President Bush has signed the nation’s transportation spending bill for the current fiscal year, the same day Mexican trucking companies filed a lawsuit over delays about being granted further access to markets in the United States.

Tuesday, the president signed the $59.6 billion transportation appropriations bill for the 2002 fiscal year, which started Oct. 1. In addition to containing $32.9 billion in highway spending, the legislation imposes new laws on Mexican trucks before they are allowed further entry into the United States under the long-delayed terms of the North American Free Trade Agreement.
The compromise legislation was passed in late November by the House and early this month by the Senate following a summer and fall of intense words between the White House and lawmakers, who were finally able to put tougher entry requirements on Mexican trucks than President Bush wanted.
But on the same day the issue was finally put to rest in Washington, 11 Mexican trucking companies filed a $4 billion class action lawsuit against the U.S. government, accusing it of illegally denying them access to U.S. markets as called for in NAFTA.
The suit, filed on behalf of 185 Mexican trucking companies, accuses the Department of Transportation of violating NAFTA because they were denied entry into the U.S. interior, as well as violating the U.S. Constitution by allowing Canadian trucking companies more access to the U.S than Mexican carriers.
Leading the charge in the lawsuit is attorney Fernando Chavez, the son of late Mexican labor leader Ceaser Chavez.
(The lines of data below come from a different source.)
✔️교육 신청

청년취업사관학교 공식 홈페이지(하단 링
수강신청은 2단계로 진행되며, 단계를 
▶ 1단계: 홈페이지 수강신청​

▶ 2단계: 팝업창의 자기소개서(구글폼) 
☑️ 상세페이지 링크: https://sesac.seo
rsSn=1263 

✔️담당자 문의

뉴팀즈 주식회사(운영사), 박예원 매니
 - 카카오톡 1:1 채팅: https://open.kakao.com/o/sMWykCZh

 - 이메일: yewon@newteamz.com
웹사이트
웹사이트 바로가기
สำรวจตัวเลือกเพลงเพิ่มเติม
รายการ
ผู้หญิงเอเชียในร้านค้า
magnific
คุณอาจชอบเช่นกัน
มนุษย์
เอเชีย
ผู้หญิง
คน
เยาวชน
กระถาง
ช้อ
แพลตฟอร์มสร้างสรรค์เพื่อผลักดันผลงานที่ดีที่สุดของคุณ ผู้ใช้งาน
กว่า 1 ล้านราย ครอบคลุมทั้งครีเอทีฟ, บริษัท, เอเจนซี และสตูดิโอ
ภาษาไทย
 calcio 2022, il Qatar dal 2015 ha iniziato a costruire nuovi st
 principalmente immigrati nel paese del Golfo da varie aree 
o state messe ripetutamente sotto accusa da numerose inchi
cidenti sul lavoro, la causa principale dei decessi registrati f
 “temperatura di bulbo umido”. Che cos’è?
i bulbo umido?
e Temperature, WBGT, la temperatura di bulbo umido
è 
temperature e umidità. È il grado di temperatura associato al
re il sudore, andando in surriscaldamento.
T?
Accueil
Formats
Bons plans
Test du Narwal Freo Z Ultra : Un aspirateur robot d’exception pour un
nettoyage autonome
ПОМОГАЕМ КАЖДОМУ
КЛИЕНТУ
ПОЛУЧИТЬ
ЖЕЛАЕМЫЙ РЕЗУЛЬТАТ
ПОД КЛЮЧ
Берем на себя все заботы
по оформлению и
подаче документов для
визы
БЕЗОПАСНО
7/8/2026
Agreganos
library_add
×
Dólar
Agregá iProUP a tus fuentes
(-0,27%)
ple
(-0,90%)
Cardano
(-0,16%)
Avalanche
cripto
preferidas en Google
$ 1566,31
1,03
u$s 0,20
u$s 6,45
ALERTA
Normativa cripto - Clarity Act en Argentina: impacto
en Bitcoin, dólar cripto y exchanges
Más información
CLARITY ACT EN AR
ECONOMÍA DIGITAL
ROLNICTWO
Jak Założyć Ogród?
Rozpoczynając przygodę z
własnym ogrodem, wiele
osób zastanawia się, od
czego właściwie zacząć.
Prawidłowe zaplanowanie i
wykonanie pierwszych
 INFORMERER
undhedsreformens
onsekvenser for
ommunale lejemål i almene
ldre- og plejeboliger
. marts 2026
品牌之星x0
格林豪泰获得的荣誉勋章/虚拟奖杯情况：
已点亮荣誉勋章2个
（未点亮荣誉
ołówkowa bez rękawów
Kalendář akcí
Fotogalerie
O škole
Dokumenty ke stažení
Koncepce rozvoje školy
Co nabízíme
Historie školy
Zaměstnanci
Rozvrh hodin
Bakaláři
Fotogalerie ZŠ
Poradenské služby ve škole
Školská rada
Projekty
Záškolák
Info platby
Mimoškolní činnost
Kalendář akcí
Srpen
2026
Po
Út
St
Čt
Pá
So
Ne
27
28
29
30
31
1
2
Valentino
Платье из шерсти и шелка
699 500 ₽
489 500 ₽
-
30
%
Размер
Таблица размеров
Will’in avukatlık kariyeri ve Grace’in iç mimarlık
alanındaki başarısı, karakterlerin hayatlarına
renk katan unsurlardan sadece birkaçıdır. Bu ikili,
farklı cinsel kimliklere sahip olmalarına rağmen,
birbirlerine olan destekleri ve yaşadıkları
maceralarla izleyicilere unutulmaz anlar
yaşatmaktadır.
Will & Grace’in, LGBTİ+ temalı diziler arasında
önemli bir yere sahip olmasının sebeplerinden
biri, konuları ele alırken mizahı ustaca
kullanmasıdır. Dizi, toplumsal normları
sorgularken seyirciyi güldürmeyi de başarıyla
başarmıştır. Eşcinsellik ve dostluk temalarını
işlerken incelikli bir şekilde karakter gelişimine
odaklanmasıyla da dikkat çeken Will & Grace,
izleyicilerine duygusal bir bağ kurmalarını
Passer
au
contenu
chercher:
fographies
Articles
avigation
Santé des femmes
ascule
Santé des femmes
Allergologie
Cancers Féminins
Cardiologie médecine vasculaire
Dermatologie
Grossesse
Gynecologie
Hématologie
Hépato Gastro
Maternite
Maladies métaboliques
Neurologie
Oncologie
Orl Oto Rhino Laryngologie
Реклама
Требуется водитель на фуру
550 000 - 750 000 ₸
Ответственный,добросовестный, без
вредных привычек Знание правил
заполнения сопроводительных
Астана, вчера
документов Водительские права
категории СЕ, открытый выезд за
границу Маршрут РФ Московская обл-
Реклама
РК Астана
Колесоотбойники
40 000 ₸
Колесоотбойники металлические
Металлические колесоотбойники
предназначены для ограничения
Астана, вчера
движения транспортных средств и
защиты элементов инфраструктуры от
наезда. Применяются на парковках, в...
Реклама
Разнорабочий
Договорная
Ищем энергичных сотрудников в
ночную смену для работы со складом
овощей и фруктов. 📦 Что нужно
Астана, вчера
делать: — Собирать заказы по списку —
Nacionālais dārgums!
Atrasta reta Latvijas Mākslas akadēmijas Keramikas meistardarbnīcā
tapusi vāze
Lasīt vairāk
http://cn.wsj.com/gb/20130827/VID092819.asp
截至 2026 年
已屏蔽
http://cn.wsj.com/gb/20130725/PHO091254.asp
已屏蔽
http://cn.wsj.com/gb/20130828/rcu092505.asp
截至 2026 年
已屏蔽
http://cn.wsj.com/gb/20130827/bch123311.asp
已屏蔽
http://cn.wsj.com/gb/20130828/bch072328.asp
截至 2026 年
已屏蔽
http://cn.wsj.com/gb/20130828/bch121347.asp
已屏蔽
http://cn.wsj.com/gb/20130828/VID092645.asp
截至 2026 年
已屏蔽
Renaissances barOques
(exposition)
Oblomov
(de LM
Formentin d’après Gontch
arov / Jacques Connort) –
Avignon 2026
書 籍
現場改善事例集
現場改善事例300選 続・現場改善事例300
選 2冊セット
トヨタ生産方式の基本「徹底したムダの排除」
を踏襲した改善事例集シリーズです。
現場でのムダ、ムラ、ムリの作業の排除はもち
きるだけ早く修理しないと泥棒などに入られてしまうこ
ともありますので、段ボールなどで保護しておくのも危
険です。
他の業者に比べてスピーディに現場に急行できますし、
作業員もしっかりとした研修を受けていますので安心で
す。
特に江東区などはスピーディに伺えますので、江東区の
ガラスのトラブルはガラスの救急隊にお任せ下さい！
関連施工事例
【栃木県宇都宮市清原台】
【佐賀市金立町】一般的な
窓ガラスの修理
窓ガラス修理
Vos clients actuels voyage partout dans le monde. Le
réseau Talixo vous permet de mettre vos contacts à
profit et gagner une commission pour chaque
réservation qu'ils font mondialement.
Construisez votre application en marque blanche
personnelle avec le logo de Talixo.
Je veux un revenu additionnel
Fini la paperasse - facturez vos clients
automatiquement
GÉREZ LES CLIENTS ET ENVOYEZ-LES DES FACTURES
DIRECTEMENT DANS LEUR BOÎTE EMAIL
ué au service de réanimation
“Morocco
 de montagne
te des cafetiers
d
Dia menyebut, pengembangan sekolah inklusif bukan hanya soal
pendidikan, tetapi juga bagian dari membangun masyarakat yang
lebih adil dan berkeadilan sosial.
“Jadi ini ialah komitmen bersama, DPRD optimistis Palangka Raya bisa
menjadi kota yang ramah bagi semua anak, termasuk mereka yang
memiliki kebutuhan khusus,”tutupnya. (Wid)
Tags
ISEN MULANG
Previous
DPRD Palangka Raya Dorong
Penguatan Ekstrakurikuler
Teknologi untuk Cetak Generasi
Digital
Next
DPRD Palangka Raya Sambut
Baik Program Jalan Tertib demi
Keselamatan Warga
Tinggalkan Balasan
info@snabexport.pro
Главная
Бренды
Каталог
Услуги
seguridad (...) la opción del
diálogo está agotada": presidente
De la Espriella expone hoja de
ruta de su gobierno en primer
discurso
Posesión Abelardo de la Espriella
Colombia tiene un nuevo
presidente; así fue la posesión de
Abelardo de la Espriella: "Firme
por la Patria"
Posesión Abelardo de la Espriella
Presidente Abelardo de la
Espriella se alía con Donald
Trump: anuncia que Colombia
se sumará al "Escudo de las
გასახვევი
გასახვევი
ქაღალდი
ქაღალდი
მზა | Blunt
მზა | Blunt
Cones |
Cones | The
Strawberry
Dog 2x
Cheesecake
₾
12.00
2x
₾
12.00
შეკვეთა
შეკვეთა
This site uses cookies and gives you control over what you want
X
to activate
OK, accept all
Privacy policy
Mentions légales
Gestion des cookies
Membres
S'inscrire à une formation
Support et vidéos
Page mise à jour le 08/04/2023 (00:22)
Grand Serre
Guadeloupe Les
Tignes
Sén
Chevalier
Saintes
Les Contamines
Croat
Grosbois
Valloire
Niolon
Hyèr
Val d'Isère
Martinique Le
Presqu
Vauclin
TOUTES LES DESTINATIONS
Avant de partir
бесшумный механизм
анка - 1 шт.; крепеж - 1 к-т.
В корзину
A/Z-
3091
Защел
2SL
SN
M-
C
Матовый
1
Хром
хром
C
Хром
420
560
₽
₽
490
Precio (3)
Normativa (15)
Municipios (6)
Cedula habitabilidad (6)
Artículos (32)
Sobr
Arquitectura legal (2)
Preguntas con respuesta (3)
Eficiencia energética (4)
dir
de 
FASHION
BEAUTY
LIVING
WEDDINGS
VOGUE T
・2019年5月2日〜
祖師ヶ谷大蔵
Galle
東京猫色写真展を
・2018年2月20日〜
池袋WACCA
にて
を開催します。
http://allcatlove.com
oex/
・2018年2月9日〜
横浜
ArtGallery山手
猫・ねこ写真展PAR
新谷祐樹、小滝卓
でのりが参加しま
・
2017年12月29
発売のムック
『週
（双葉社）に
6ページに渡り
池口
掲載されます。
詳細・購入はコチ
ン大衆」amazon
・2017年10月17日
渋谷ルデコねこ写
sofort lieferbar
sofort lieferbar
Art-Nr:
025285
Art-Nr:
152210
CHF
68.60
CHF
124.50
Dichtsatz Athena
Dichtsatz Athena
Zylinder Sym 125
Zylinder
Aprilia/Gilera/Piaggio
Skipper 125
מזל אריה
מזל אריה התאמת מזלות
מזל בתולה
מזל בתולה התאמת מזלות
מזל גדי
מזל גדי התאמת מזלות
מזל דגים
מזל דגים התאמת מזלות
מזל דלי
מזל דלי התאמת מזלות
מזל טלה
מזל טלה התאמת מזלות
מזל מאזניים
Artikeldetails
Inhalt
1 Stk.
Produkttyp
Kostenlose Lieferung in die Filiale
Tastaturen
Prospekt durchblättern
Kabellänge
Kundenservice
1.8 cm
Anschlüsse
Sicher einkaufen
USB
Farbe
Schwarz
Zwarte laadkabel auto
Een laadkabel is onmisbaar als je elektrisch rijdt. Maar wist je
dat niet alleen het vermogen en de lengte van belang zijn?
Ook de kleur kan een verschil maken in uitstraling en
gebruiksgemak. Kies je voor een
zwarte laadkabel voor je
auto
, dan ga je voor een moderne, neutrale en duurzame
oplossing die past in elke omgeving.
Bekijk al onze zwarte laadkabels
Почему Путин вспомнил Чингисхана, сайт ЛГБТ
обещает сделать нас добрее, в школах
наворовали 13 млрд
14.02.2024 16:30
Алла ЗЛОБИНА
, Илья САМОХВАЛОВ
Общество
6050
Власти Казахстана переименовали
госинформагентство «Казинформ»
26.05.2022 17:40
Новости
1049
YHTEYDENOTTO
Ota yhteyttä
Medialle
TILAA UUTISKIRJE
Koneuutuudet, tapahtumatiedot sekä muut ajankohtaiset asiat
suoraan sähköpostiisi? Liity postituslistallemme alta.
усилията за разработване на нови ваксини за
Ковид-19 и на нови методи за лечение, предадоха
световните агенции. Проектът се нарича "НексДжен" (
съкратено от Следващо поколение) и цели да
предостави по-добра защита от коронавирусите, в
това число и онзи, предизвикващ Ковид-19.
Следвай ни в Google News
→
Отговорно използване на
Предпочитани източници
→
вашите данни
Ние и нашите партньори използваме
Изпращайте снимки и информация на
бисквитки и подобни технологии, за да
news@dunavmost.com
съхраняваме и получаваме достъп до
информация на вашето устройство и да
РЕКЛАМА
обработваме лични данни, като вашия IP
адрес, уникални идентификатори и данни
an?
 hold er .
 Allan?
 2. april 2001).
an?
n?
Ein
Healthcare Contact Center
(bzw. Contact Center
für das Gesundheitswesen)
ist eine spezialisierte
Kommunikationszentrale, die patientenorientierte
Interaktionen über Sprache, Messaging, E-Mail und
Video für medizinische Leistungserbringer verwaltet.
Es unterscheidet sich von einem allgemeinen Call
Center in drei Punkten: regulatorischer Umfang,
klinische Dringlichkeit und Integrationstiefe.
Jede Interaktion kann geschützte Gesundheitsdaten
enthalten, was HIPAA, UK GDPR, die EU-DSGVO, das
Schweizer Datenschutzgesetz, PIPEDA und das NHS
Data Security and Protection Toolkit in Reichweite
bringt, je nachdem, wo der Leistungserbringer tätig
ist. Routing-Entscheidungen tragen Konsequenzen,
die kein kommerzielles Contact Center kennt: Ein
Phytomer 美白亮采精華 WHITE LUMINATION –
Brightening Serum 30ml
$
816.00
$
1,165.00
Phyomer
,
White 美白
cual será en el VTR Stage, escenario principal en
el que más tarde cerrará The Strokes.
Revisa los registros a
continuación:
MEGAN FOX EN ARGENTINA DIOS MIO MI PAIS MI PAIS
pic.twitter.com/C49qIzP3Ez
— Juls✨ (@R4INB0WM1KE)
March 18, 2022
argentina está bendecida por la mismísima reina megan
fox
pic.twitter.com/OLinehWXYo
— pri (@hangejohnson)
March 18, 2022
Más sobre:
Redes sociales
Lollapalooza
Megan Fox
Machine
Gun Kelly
His side claims that continued delays in opening the U.S. further to Mexican trucks, mainly under the now-departed Clinton administration, caused Mexican trucking operations to lose $4 billion in profits and business since 1995.
Officials with the Transportation Department have yet to respond to the suit, but already it is being criticized, with the Teamsters Union, which has been a major force in the delay of the border opening, calling it “baseless.”